Should do the praise band thing very nicely, unless you need a lot of clean volume--these amps are not noted for headroom!

Robert
February 11th, 2015, 10:14 AM
Great little amps!

Monkus
February 11th, 2015, 12:44 PM
Thanks DVM and Robert ... !

I like the edge of breakup anyway, and i can always use the pedalboard or M9 in front. For cleans, the other guitarist bought the Cube60 and I can always run another guitar through the Roland KC550 keyboard amph. I went through a heavily repaired Fender Twin and a Peavey Vypr which both broke down. I want to cut down on the amount of stuff I have to transport to and from church all the time.

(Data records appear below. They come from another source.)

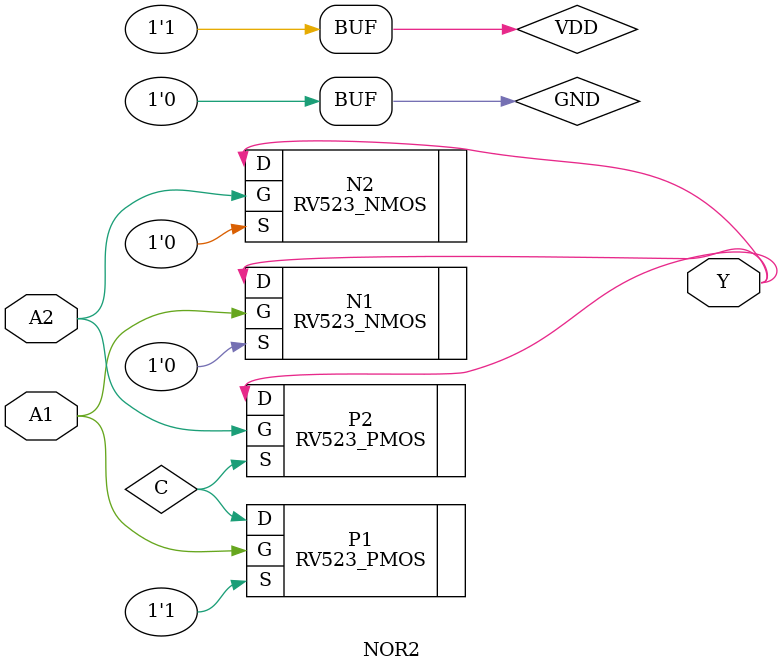
<source format=v>
module NOR2(
    output Y,
    input A1,
    input A2,
);
    supply1 VDD;
    supply0 GND;
    wire C;

    RV523_NMOS N1(
        .S(GND),
        .D(Y),
        .G(A1)
    );
    RV523_NMOS N2(
        .S(GND),
        .D(Y),
        .G(A2)
    );
    RV523_PMOS P1(
        .S(VDD),
        .D(C),
        .G(A1)
    );
    RV523_PMOS P2(
        .S(C),
        .D(Y),
        .G(A2)
    );
endmodule
</source>
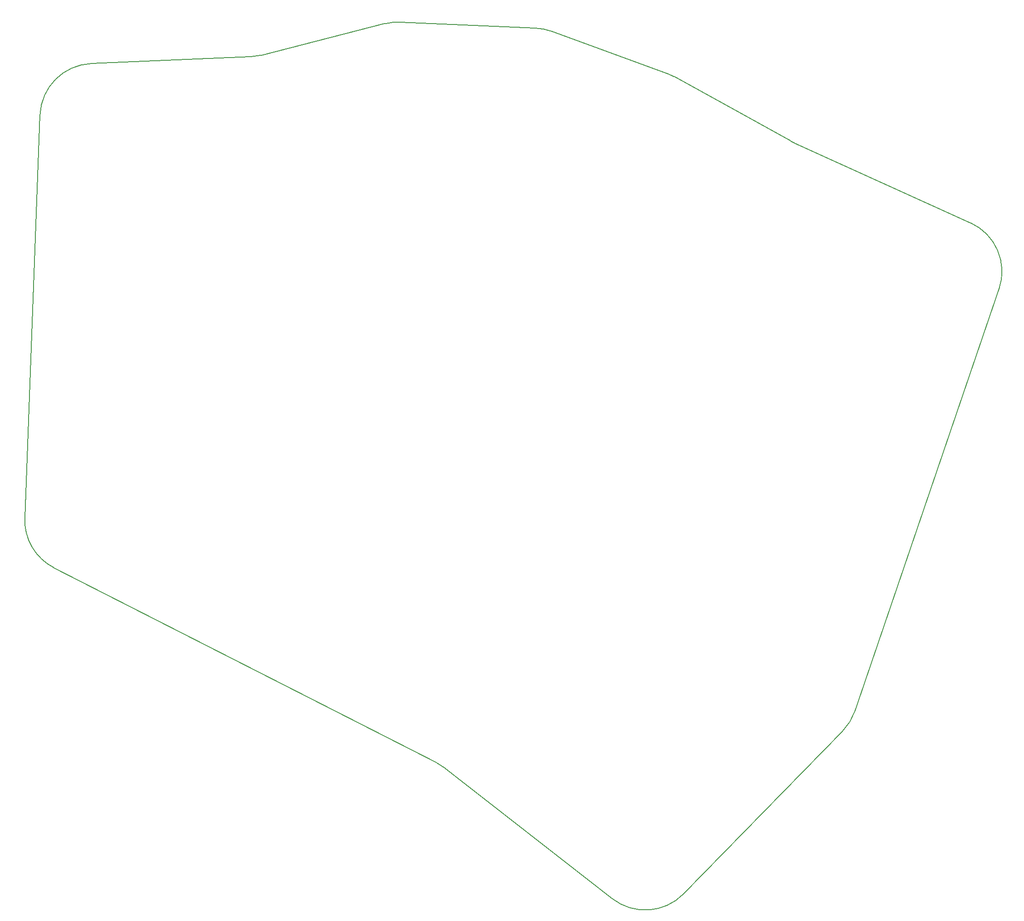
<source format=gm1>
%TF.GenerationSoftware,KiCad,Pcbnew,7.0.7+dfsg-1*%
%TF.CreationDate,2024-02-08T22:24:17-07:00*%
%TF.ProjectId,Keyboard,4b657962-6f61-4726-942e-6b696361645f,v1.0.0*%
%TF.SameCoordinates,Original*%
%TF.FileFunction,Profile,NP*%
%FSLAX46Y46*%
G04 Gerber Fmt 4.6, Leading zero omitted, Abs format (unit mm)*
G04 Created by KiCad (PCBNEW 7.0.7+dfsg-1) date 2024-02-08 22:24:17*
%MOMM*%
%LPD*%
G01*
G04 APERTURE LIST*
%TA.AperFunction,Profile*%
%ADD10C,0.150000*%
%TD*%
G04 APERTURE END LIST*
D10*
X192175859Y-173998969D02*
X120627172Y-137517123D01*
X115176773Y-128230843D02*
X118020641Y-52954793D01*
X127584056Y-43341542D02*
X157353217Y-42061906D01*
X159389647Y-41762335D02*
X182381393Y-35912182D01*
X185284593Y-35612951D02*
X210571339Y-36719834D01*
X213560076Y-37315472D02*
X235098400Y-45169969D01*
X236510608Y-45813121D02*
X258266234Y-57840500D01*
X258976430Y-58197046D02*
X291822947Y-73083918D01*
X297158410Y-85423468D02*
X270230943Y-164284563D01*
X267920373Y-168041423D02*
X238215704Y-198446320D01*
X224906134Y-199338206D02*
X193790002Y-175027618D01*
X115176773Y-128230843D02*
G75*
G03*
X120627172Y-137517123I9992871J-377523D01*
G01*
X127584056Y-43341543D02*
G75*
G03*
X118020642Y-52954793I429456J-9990773D01*
G01*
X157353217Y-42061905D02*
G75*
G03*
X159389647Y-41762334I-429456J9990773D01*
G01*
X185284593Y-35612952D02*
G75*
G03*
X182381393Y-35912182I-437314J-9990432D01*
G01*
X213560075Y-37315473D02*
G75*
G03*
X210571339Y-36719835I-3426050J-9394794D01*
G01*
X236510608Y-45813122D02*
G75*
G03*
X235098400Y-45169970I-4838258J-8751642D01*
G01*
X258266234Y-57840500D02*
G75*
G03*
X258976430Y-58197046I4838258J8751643D01*
G01*
X297158409Y-85423468D02*
G75*
G03*
X291822946Y-73083919I-9463524J3231361D01*
G01*
X267920372Y-168041422D02*
G75*
G03*
X270230942Y-164284564I-7152953J6988221D01*
G01*
X224906134Y-199338206D02*
G75*
G03*
X238215704Y-198446320I6156615J7880108D01*
G01*
X193790002Y-175027618D02*
G75*
G03*
X192175859Y-173998969I-6156615J-7880108D01*
G01*
M02*

</source>
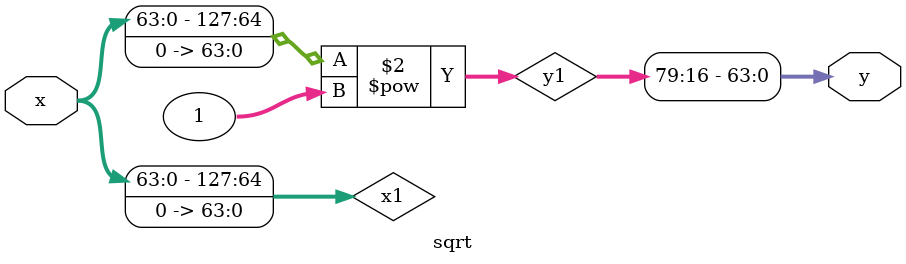
<source format=v>
module sqrt(x,y);

input [63:0] x;
output [63:0] y;

parameter k = 64;

wire [63 + k:0] x1;
wire [63 + k:0] y1;
wire [63:0] y;

assign x1 = x <<< k;
assign y1 = x1 ** 0.5;
assign y = y1[(k - 32)/2 + 63:(k - 32)/2];

endmodule
</source>
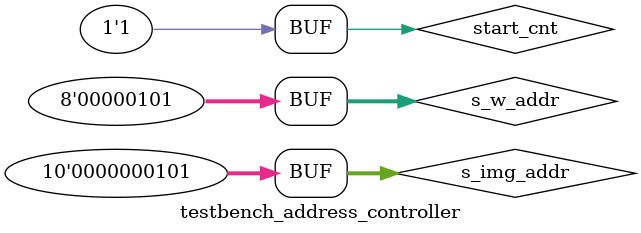
<source format=v>
`timescale 1ns / 1ns



module testbench_address_controller();
reg[9:0] s_img_addr;
reg[7:0] s_w_addr;
reg start;
wire clk;
wire[9:0] img_addr;
wire[7:0] w_addr;
wire d_ena;
wire[7:0] img_data;
wire[7:0] w_data;
wire[23:0] calc_data;
wire done;
wire data_in_done;

wire [1:0] test;
wire [1:0] test2;
/*
multi_controller MC(
    .start(start),          //start
    .clk(clk),            // clk
    .s_img_addr(s_img_addr),// start address
    .s_w_addr(s_w_addr),  // start address
    .img_data(img_data),  // data from ram
    .w_data(w_data),    // data from ram
    .img_addr(img_addr),
    .w_addr(w_addr), // address for ram
    .d_ena(d_ena),         // data_ena for ram
    .calc_data(calc_data), // calculated data
    .done(done),            // don Flag
    .test(mult)
    );
 */
 start_controller sc(
    .start(start),          //start
    .clk(clk),            // clk
    .s_img_addr(s_img_addr),// start address
    .s_w_addr(s_w_addr),  // start address
    .img_data(img_data),  // data from ram
    .w_data(w_data),    // data from ram
    .img_addr(img_addr),
    .w_addr(w_addr), // address for ram
    .d_ena(d_ena),         // data_ena for ram
    .calc_data(calc_data), // calculated data
    .done(done),
    .data_in_done(data_in_done),            // done Flag),
    .test(test),
    .test2(test2)
    );
img_x img(
  .clkb(clk),    // input wire clkb
  .enb(d_ena),      // input wire enb
  .addrb(img_addr),  // input wire [9 : 0] addrb
  .doutb(img_data)  // output wire [7 : 0] doutb
);
weight_w weight(
  .clkb(clk),    // input wire clkb
  .enb(d_ena),      // input wire enb
  .addrb(w_addr),  // input wire [9 : 0] addrb
  .doutb(w_data)  // output wire [7 : 0] doutb
);

clock_gen Clock_gen(clk);
reg start_cnt;
initial begin
    start_cnt =0;
    start =0;
    #125;
    start_cnt =1;
    s_img_addr = 10'b0000000000;
    s_w_addr = 8'b00000000;
    start =1;
    #50;
    start =0;
    #2400;
    s_img_addr = 10'b0000000101;
    s_w_addr = 8'b00000101;
end
always @(data_in_done) begin
    if (start_cnt ==1'b1) begin
        if (start ==1'b0) start <= 1;
        else start <=0;
    end 
end
endmodule

</source>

Getting it for about USD 450.00. Picking it up tonight!

Monkus
March 6th, 2015, 05:38 AM
Update: I understand why this amp is timeless. I also understand why its used so much in praise and worship bands. Its clean (on the normal channel), breaks up beautifully on the Top Boost, roundly chimy and brilliant with single coils, warm and present with humbuckers. Lots of tones on tap and can find anything to suit any genre, except metal. A touch of on board reverb and tremolo goes a long way. Dime all the knobbies and use the guitar volume control to get the tone you need... priceless. This amp is going nowhere fast.